##### Supplied records #####

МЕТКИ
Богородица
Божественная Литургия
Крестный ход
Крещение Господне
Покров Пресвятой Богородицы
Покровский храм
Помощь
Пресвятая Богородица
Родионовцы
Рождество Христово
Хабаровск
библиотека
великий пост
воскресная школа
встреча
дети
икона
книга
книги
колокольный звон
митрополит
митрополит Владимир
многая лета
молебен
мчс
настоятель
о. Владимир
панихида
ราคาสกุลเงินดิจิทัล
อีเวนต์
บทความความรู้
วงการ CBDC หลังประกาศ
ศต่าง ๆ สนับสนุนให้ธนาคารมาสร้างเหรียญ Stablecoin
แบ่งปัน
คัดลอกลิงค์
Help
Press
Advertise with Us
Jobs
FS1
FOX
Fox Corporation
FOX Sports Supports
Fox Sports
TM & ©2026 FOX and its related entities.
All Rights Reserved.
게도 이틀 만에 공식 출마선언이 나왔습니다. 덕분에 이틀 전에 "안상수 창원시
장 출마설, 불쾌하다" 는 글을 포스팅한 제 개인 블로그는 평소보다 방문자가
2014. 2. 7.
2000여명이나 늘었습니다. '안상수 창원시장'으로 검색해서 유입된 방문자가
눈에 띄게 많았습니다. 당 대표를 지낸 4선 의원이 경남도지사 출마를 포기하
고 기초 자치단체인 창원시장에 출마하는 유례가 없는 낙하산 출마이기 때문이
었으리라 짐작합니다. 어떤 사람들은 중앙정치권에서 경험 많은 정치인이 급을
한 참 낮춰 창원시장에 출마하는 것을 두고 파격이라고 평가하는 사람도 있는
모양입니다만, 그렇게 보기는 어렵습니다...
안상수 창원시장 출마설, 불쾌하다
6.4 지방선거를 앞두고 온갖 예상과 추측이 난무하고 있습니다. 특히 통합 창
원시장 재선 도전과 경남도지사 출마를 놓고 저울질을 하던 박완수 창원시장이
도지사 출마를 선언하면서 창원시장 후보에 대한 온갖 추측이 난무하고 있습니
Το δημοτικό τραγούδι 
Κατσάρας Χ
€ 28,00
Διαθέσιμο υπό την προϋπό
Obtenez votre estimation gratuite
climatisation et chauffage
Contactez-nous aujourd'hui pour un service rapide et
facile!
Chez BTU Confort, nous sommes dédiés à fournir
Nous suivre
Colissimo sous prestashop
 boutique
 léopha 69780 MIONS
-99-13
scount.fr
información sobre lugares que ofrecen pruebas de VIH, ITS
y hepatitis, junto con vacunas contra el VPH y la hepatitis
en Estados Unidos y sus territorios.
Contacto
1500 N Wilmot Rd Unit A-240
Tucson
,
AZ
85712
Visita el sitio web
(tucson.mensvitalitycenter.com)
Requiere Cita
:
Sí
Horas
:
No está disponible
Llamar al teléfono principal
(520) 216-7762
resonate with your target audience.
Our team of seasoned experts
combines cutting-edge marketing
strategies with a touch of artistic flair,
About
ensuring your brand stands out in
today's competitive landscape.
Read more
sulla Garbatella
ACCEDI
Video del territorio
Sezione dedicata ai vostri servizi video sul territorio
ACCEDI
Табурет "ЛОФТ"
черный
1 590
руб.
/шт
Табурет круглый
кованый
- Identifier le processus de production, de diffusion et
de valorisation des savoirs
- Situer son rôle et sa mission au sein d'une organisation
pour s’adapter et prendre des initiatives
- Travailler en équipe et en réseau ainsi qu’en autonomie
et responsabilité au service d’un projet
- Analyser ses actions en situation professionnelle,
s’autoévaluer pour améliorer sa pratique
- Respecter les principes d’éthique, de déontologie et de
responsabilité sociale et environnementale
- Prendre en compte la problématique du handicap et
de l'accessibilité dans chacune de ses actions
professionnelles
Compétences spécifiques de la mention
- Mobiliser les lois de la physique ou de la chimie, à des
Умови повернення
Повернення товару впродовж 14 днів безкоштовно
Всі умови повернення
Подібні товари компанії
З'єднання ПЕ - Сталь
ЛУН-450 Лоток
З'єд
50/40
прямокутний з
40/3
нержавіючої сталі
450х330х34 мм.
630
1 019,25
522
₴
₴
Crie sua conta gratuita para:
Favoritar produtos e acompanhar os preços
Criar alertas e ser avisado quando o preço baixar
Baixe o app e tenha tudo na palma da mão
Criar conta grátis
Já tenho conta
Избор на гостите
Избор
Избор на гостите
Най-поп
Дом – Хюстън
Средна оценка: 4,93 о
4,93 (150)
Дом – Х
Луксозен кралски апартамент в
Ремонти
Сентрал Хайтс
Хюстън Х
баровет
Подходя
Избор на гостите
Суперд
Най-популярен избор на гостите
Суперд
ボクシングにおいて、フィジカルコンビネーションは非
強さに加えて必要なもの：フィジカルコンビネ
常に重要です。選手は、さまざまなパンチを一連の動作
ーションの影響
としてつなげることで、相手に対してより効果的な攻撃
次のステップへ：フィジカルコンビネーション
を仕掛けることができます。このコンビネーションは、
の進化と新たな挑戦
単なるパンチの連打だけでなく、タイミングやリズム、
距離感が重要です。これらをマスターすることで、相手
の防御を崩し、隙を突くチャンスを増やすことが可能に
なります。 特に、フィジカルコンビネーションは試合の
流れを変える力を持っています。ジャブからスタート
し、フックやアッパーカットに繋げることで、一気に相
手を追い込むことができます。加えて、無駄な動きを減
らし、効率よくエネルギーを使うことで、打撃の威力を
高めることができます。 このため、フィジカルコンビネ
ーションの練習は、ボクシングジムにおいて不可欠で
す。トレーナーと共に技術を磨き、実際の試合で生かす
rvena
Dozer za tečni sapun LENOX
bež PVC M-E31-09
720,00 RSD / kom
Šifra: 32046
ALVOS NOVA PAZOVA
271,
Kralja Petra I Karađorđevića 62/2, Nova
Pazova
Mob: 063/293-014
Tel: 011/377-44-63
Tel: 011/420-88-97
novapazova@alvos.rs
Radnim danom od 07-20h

#####

Action item => The word to find is "방문자가". Copy every line of the records that holds it.

Exercise result =>
장 출마설, 불쾌하다" 는 글을 포스팅한 제 개인 블로그는 평소보다 방문자가
2000여명이나 늘었습니다. '안상수 창원시장'으로 검색해서 유입된 방문자가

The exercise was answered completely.